Exercise brief.
Pictures are to be dropped. Everything else in the listing gets copied exactly.

Extracted records.
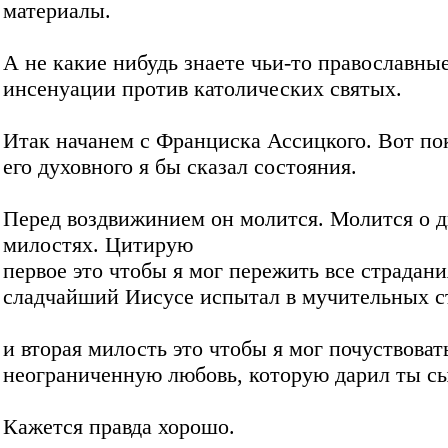
материалы.
А не какие нибудь знаете чьи-то православны
инсенуации против католических святых.
Итак начанем с Франциска Ассицкого. Вот по
его духовного я бы сказал состояния.
Перед воздвижинием он молится. Молится о д
милостях. Цитирую
первое это чтобы я мог пережить все страдани
сладчайший Иисусе испытал в мучительных с
и вторая милость это чтобы я мог почуствоват
неограниченную любовь, которую дарил ты с
Кажется правда хорошо.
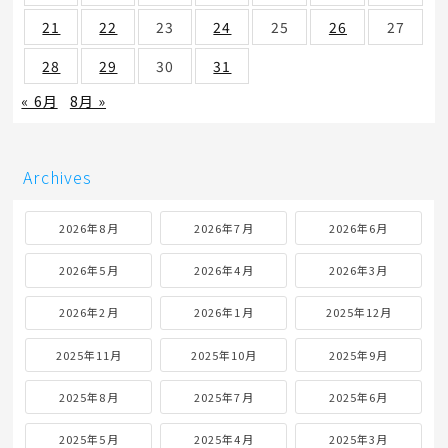
21
22
23
24
25
26
27
28
29
30
31
« 6月
8月 »
Archives
2026年8月
2026年7月
2026年6月
2026年5月
2026年4月
2026年3月
2026年2月
2026年1月
2025年12月
2025年11月
2025年10月
2025年9月
2025年8月
2025年7月
2025年6月
2025年5月
2025年4月
2025年3月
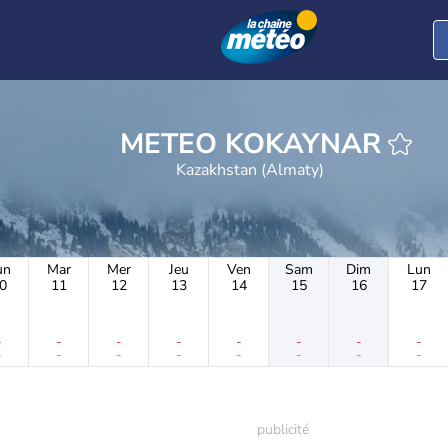
METEO KOKAYNAR
Kazakhstan (Almaty)
un
Mar
Mer
Jeu
Ven
Sam
Dim
Lun
0
11
12
13
14
15
16
17
-
-
-
-
-
-
-
-
-
-
-
-
-
-
-
-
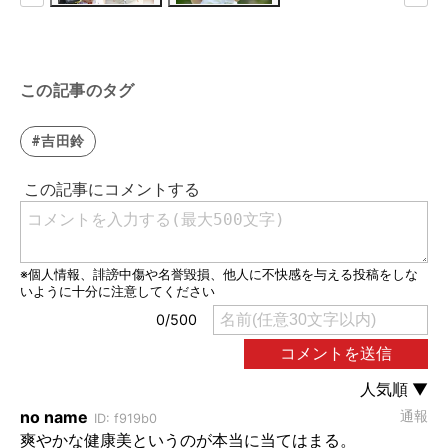
この記事のタグ
#吉田鈴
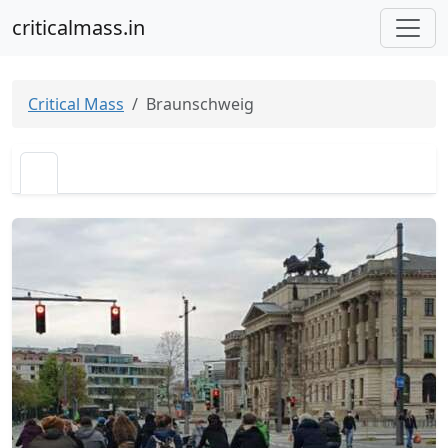
criticalmass.in
Critical Mass
Braunschweig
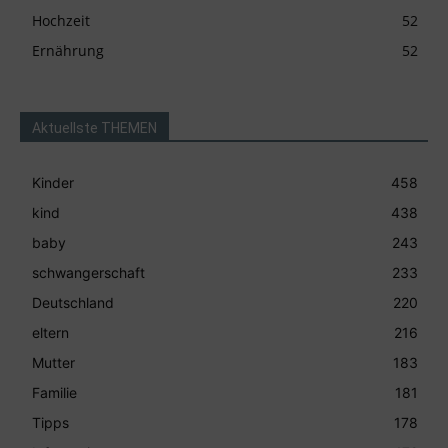
Hochzeit
52
Ernährung
52
Aktuellste THEMEN
Kinder
458
kind
438
baby
243
schwangerschaft
233
Deutschland
220
eltern
216
Mutter
183
Familie
181
Tipps
178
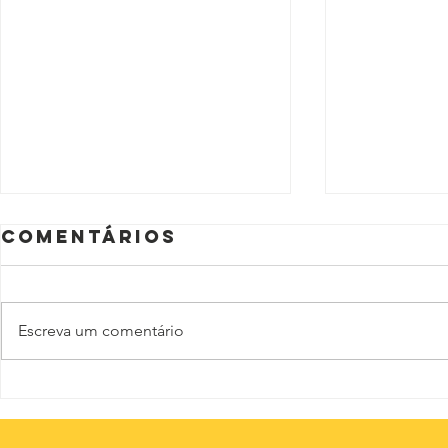
Comentários
Escreva um comentário
O nov
A educação
além dos
percentuais:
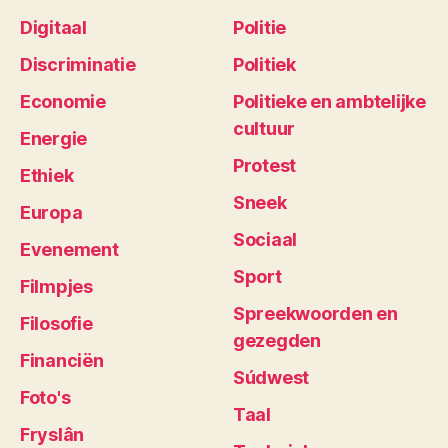
Digitaal
Politie
Discriminatie
Politiek
Economie
Politieke en ambtelijke
cultuur
Energie
Protest
Ethiek
Sneek
Europa
Sociaal
Evenement
Sport
Filmpjes
Spreekwoorden en
Filosofie
gezegden
Financiën
Súdwest
Foto's
Taal
Fryslân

Task answer.
материалы.
А не какие нибудь знаете чьи-то православны
инсенуации против католических святых.
Итак начанем с Франциска Ассицкого. Вот по
его духовного я бы сказал состояния.
Перед воздвижинием он молится. Молится о д
милостях. Цитирую
первое это чтобы я мог пережить все страдани
сладчайший Иисусе испытал в мучительных с
и вторая милость это чтобы я мог почуствоват
неограниченную любовь, которую дарил ты с
Кажется правда хорошо.
21
22
23
24
25
26
27
28
29
30
31
« 6月
8月 »
Archives
2026年8月
2026年7月
2026年6月
2026年5月
2026年4月
2026年3月
2026年2月
2026年1月
2025年12月
2025年11月
2025年10月
2025年9月
2025年8月
2025年7月
2025年6月
2025年5月
2025年4月
2025年3月
METEO KOKAYNAR
Kazakhstan (Almaty)
un
Mar
Mer
Jeu
Ven
Sam
Dim
Lun
0
11
12
13
14
15
16
17
-
-
-
-
-
-
-
-
-
-
-
-
-
-
-
-
この記事のタグ
#吉田鈴
criticalmass.in
Critical Mass
Braunschweig
Hochzeit
52
Ernährung
52
Aktuellste THEMEN
Kinder
458
kind
438
baby
243
schwangerschaft
233
Deutschland
220
eltern
216
Mutter
183
Familie
181
Tipps
178
Comentários
Escreva um comentário
O nov
A educação
além dos
percentuais:
Digitaal
Politie
Discriminatie
Politiek
Economie
Politieke en ambtelijke
cultuur
Energie
Protest
Ethiek
Sneek
Europa
Sociaal
Evenement
Sport
Filmpjes
Spreekwoorden en
Filosofie
gezegden
Financiën
Súdwest
Foto's
Taal
Fryslân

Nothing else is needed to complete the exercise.